OPENROWSET Bulk Load multiple JSON files from Azure Blob Storage

269 Views Asked by At

I am trying to read from an Azure Blob Storage containing multiple nested-JSON files, eg:

0000001.json
0000002.json
0000003.json
...

I created an External Data Source.

So far, I managed to successfully read each file one by one, using OPENROWSET and BULK, but explicitly stating the name of the file, like in following SQL code:

SELECT Obj1.*
FROM OPENROWSET(
    BULK '00000002.json', 
    DATA_SOURCE = 'MyDataSource', 
    SINGLE_CLOB
) as DataFile   
CROSS APPLY OPENJSON(BulkColumn) 
...

To get the list of all files I tried:

SELECT Obj1.*
FROM OPENROWSET(
    BULK '*.json', 
    DATA_SOURCE = 'MyDataSource',
    SINGLE_CLOB
) as DIR    

but I get an error

Cannot bulk load. The file "*.json" does not exist or you don't have file access rights.

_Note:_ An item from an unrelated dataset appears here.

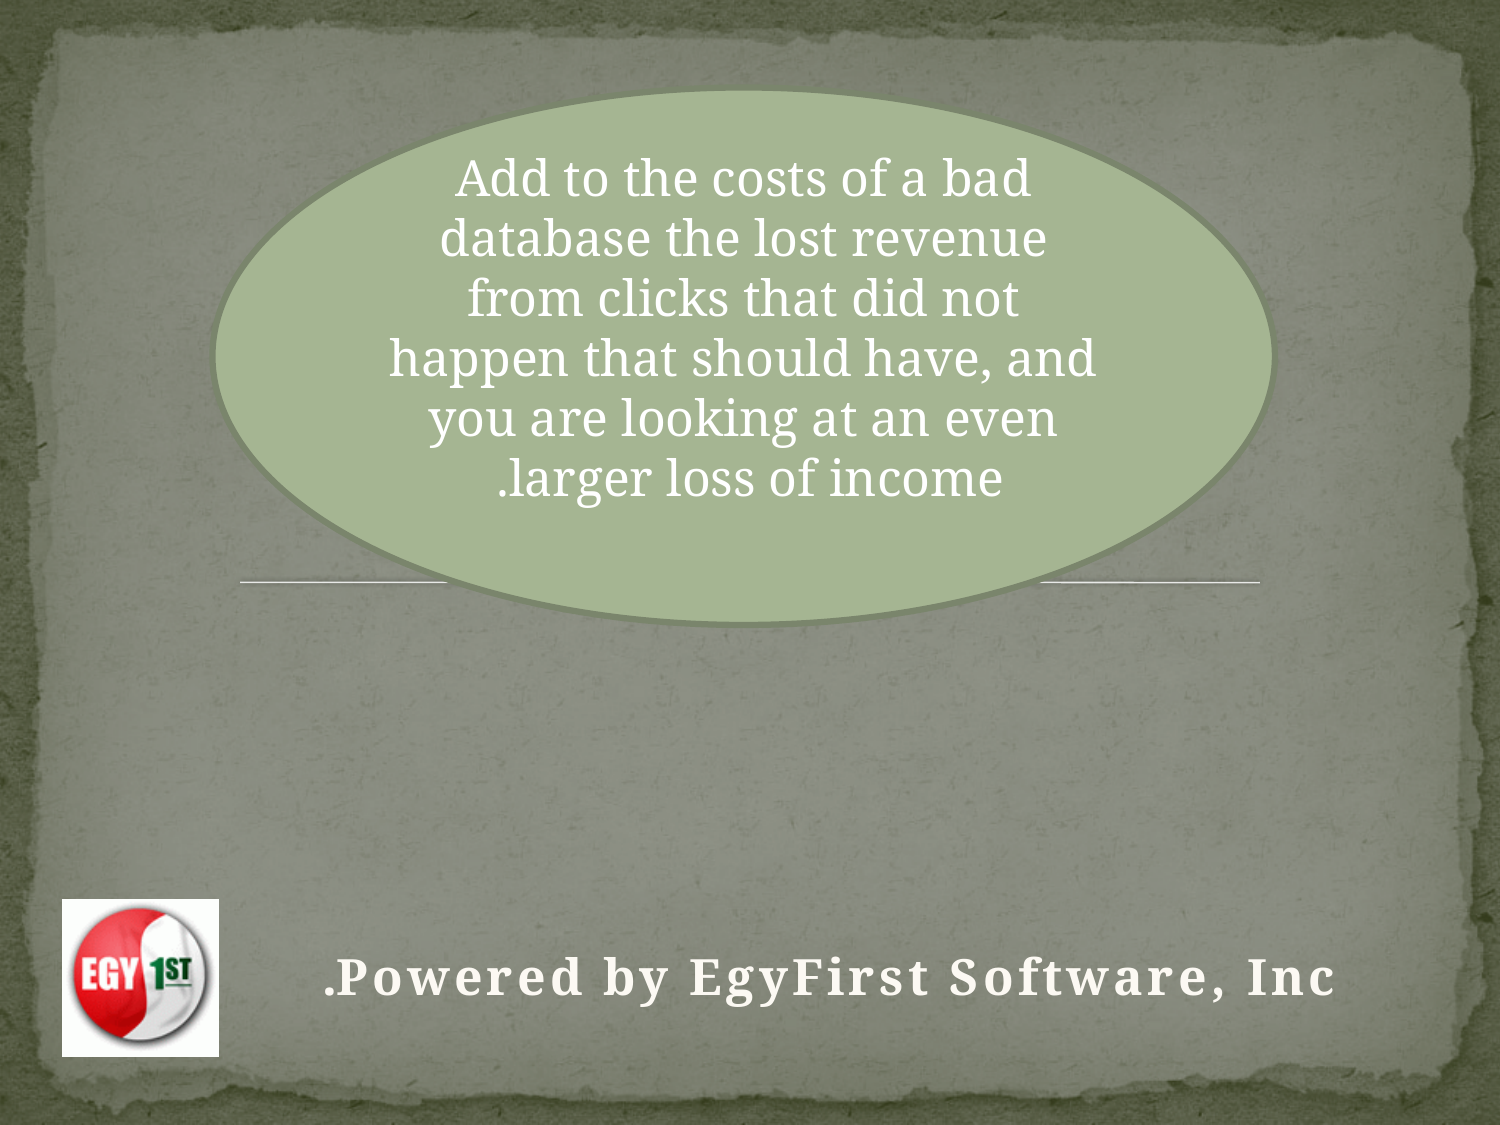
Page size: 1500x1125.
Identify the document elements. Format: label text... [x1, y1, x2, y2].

text_box Add to the costs of a bad database the lost revenue from clicks that did not happen that should have, and you are looking at an even larger loss of income. [209, 84, 1279, 629]
text_box Powered by EgyFirst Software, Inc. [237, 937, 1425, 1013]
picture [62, 899, 219, 1057]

I am using a SAS key with full listing and reading access, hence I don't think it's permissions issue.

How can I read the list of files?

1

There are 1 best solutions below

0
On

Cannot bulk load. The file "*.json" does not exist, or you don't have file access rights.

Since the code works when you give the file name directly, the issue does not seem to be of access rights. Wildcard characters are not supported for pattern matching when used in the file path option. It will consider *.json as a file name itself, and it gives you the above error. To solve this, you can try using an external table instead of OPENROWSET in SQL Server. This external table approach is applicable only to SQL Server 2016 or above.

Steps to create an external table:

  1. Create Database Scoped Credential
CREATE DATABASE SCOPED CREDENTIAL <Credential Name>
WITH IDENTITY = 'SHARED ACCESS SIGNATURE',
SECRET = 'xxxxx';
  1. Create external Data Source
CREATE EXTERNAL DATA SOURCE <DataSourceName>
WITH (LOCATION = 'https://<container name>.blob.core.windows.net/<blob name>',
   CREDENTIAL= <credential name>);
  1. Create external file format
CREATE EXTERNAL FILE FORMAT <file_format_name>  
WITH 
(  
FORMAT_TYPE = JSON
);
  1. Create external table
CREATE EXTERNAL TABLE <table_name>  
( <column name> <data_type> [,...n] )  
WITH (  
LOCATION = 'folder_or_filepath',  
DATA_SOURCE = <DataSourceName>,  
FILE_FORMAT = <file_format_name>)

You will get the data stored under the folder that you have given in the location option of the external table.